I’ve mentioned above private investors who will look at bridging loans but there’s another group who will look at taking a share in an investment or project or a loan/equity position which gives the investor a return plus part ownership of the asset.

 

In the current economic climate it’s been hard to sell assets to repay loans as cashed up investors have been sitting on their hands waiting to see how the economy developed and whether bargains were going to appear.

 

But the reality is in the past few years many of the projects and businesses that were funded would never have got off the ground had it not been for the global phenomenon of easy credit and low interest rates.  It’s now becoming apparent the majority of investment “opportunities” that are appearing now, fall into this category and are of no interest once the details are revealed.

++++++++++++++++++++

## PROMPT 1
Edit the passage about investment funding from "In the current" through "going to appear.", putting "market climate" in place of "economic climate".
## PROMPT 2
State how many lines of the records contain the string "displayed", giving only the number.
The passage about investment funding and the records have no connection to each other.

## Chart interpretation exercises
++++++++++++++++++++

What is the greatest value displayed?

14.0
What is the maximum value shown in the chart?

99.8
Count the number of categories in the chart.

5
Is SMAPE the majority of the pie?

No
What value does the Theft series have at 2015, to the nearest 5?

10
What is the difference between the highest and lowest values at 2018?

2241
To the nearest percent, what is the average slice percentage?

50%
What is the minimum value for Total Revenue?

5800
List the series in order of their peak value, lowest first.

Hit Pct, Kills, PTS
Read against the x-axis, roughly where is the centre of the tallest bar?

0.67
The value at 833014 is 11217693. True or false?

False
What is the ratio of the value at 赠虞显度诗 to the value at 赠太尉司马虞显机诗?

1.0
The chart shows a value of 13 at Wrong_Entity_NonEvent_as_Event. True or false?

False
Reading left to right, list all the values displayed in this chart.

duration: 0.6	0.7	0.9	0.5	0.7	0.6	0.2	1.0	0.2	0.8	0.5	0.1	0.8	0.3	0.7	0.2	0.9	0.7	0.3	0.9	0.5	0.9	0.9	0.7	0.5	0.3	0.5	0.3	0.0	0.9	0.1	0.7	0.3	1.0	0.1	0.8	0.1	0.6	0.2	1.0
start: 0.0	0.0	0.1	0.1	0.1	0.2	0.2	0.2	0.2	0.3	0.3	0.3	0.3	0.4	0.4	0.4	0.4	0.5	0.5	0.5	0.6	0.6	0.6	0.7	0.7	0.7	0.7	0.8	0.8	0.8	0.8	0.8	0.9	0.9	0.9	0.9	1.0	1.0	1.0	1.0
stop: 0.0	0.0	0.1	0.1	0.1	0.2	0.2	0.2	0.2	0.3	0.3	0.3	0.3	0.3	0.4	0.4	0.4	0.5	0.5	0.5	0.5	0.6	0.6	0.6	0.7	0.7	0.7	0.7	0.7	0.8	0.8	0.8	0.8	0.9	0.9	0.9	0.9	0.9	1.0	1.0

++++++++++++++++++++

## EXERCISE SOLUTION 1
In the current market climate it’s been hard to sell assets to repay loans as cashed up investors have been sitting on their hands waiting to see how the economy developed and whether bargains were going to appear.

## EXERCISE SOLUTION 2
2